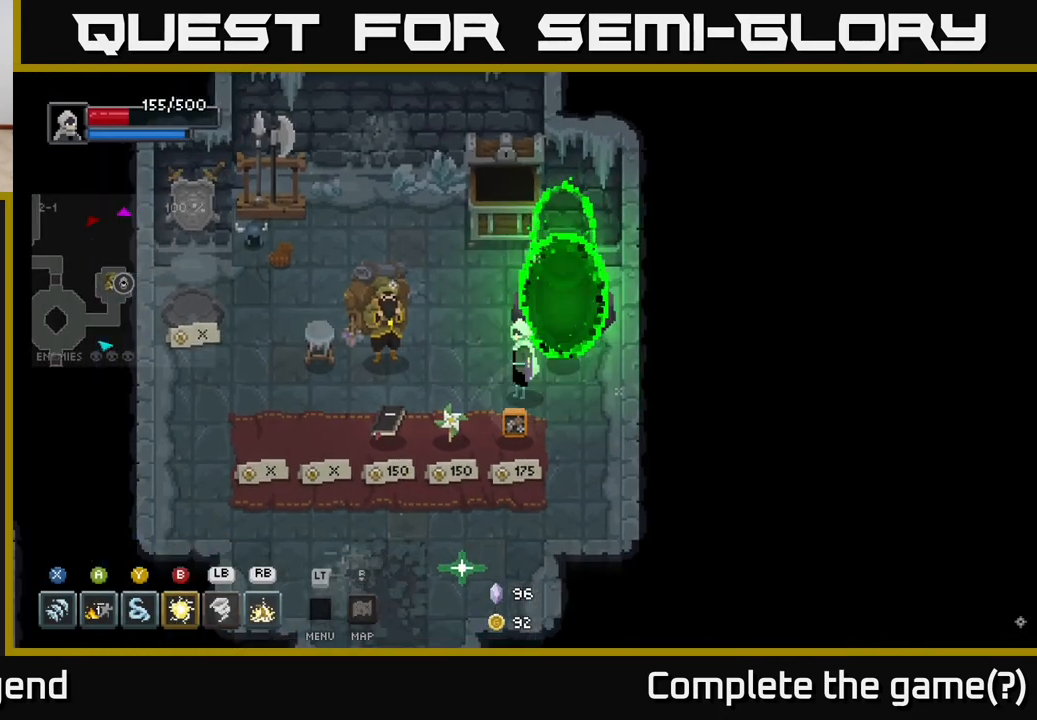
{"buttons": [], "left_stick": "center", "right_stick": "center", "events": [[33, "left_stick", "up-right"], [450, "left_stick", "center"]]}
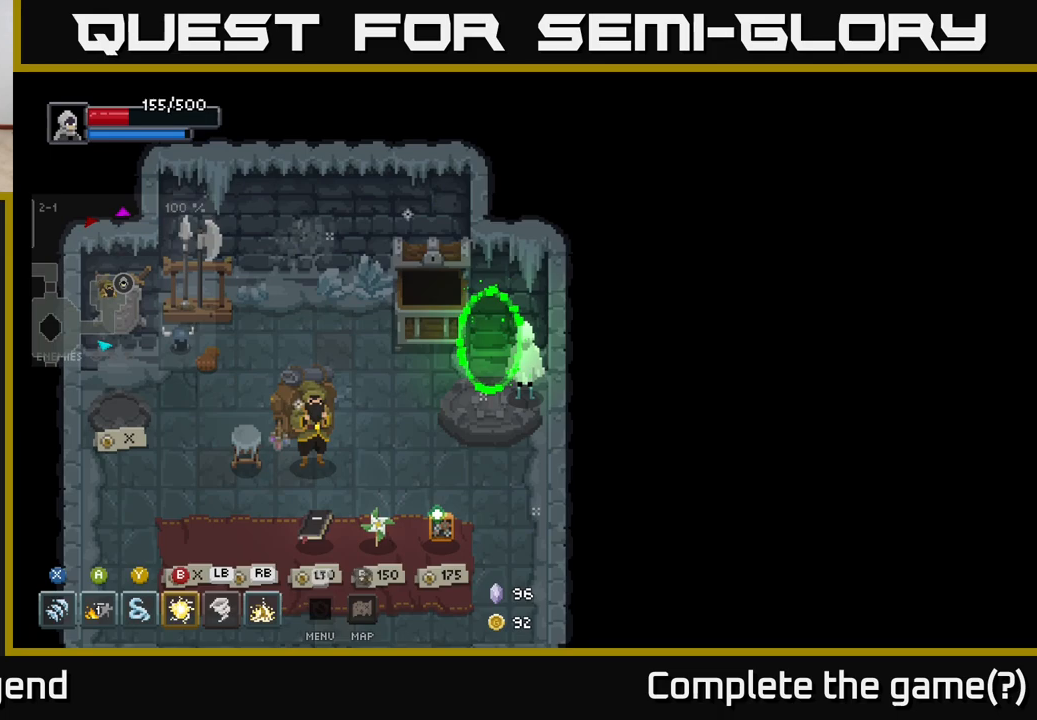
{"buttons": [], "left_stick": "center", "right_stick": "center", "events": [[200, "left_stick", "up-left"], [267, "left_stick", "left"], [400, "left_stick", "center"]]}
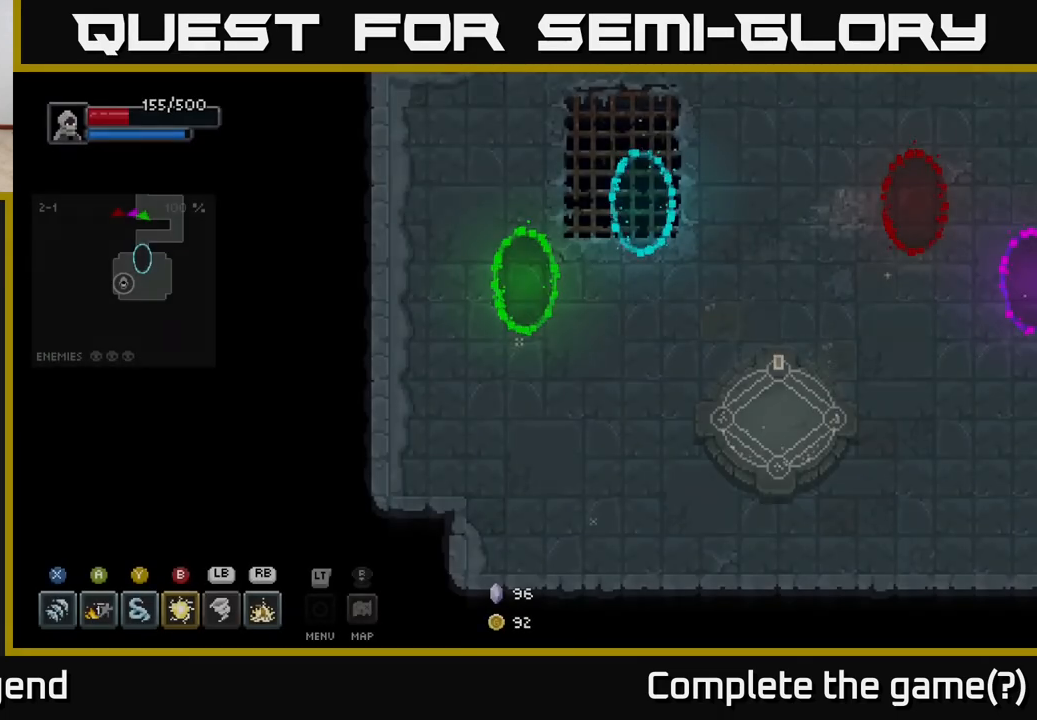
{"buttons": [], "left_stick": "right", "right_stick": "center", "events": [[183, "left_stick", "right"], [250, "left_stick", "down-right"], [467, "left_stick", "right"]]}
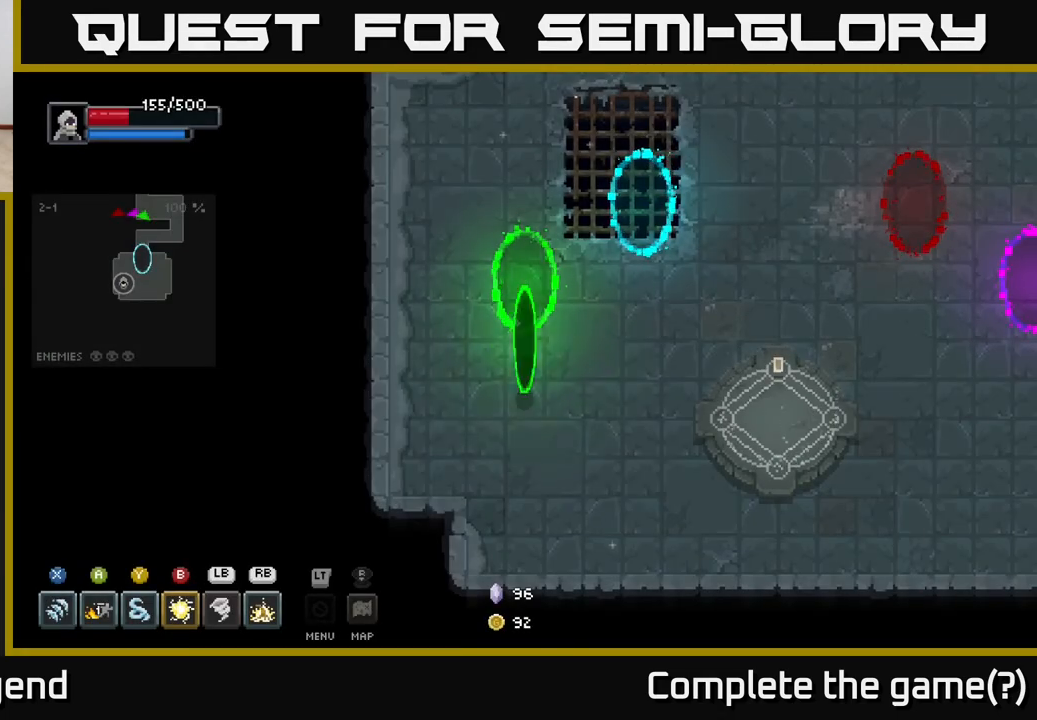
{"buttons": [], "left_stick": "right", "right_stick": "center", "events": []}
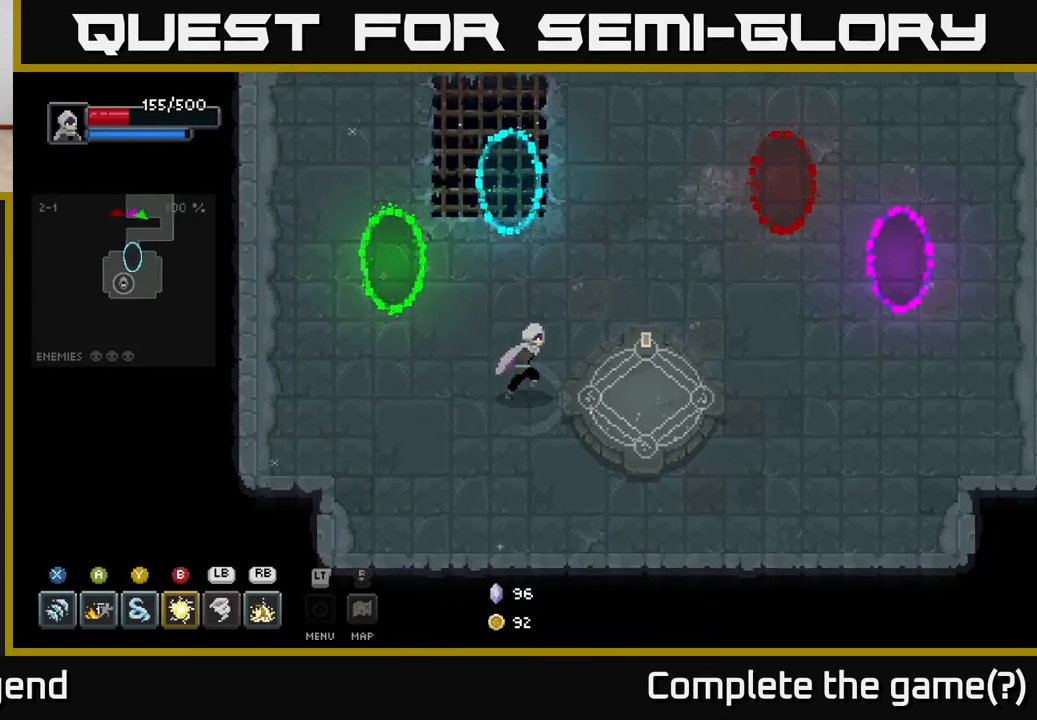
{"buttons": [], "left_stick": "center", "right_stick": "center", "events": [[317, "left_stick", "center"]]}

########

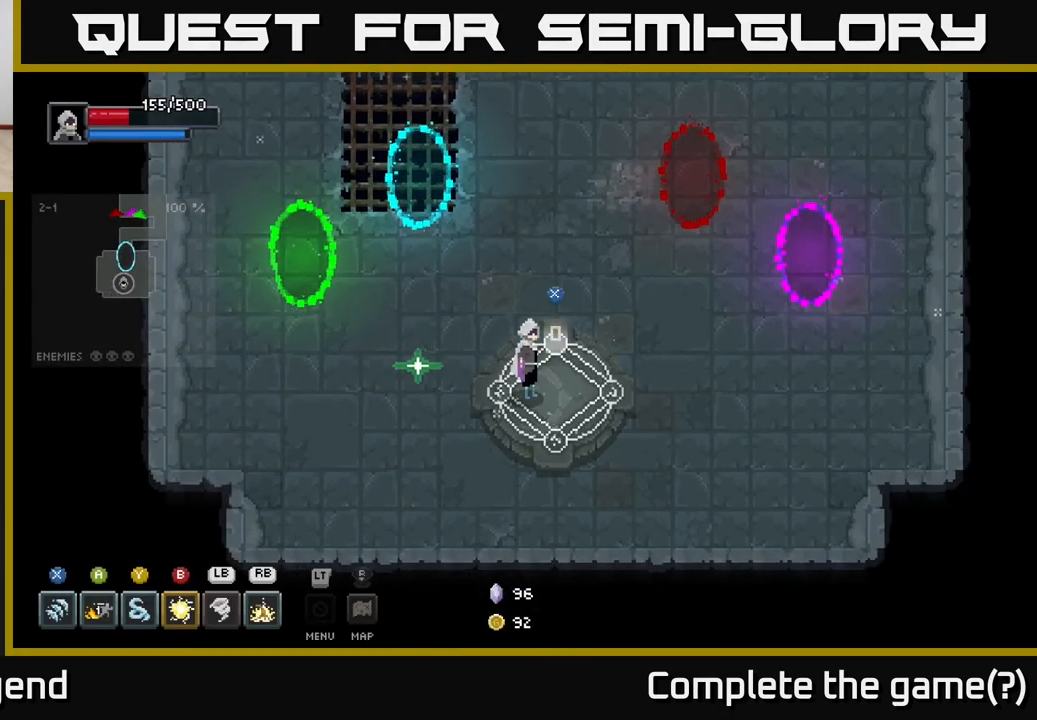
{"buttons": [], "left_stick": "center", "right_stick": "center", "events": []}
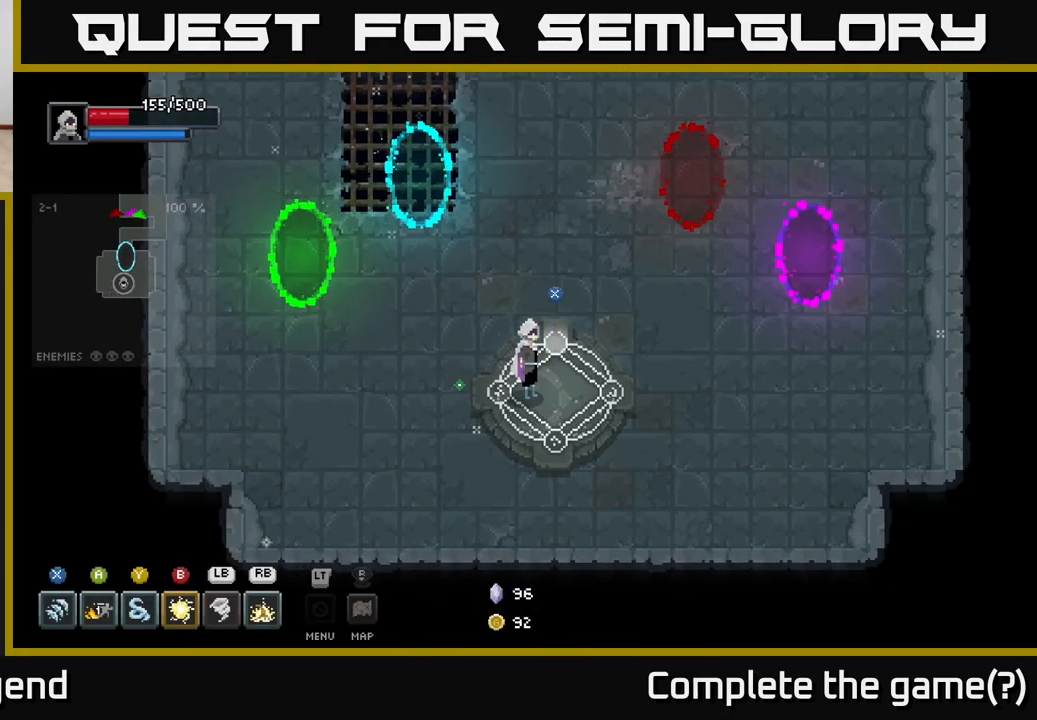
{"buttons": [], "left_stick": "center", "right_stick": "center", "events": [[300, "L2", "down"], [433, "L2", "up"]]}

########

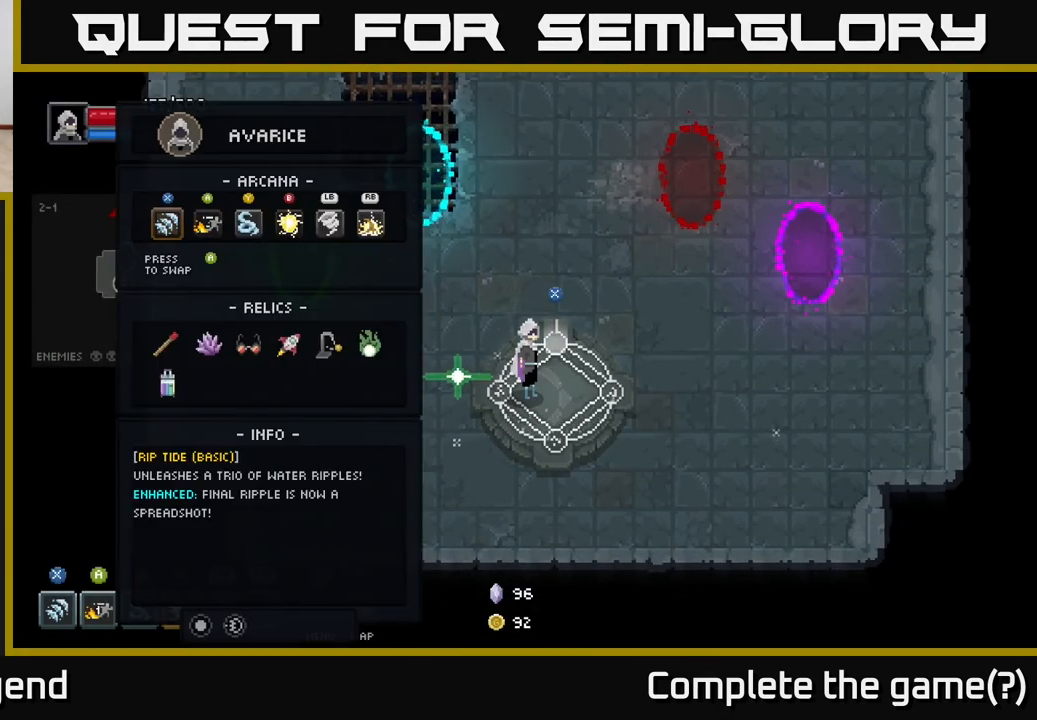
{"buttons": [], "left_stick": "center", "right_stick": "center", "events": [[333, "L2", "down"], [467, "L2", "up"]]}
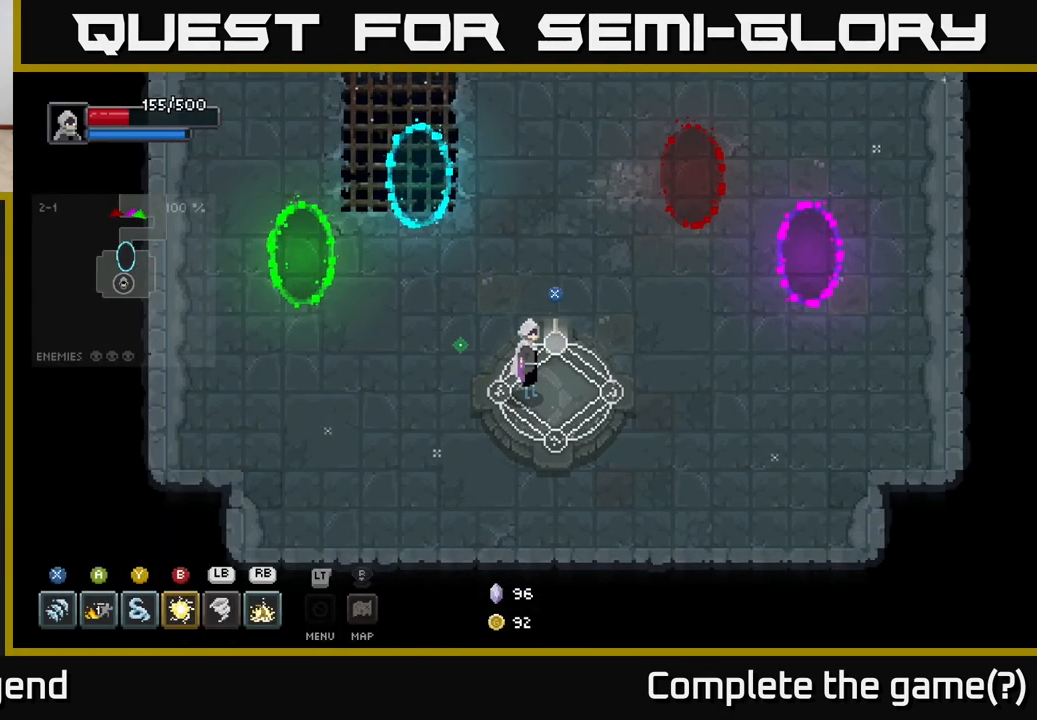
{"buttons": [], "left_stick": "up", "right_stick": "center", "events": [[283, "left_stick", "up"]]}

########

## ASSIGNMENT
In the listing above, how many of the lines include "down"? Give only the figure.

## WRITTEN REPLY
3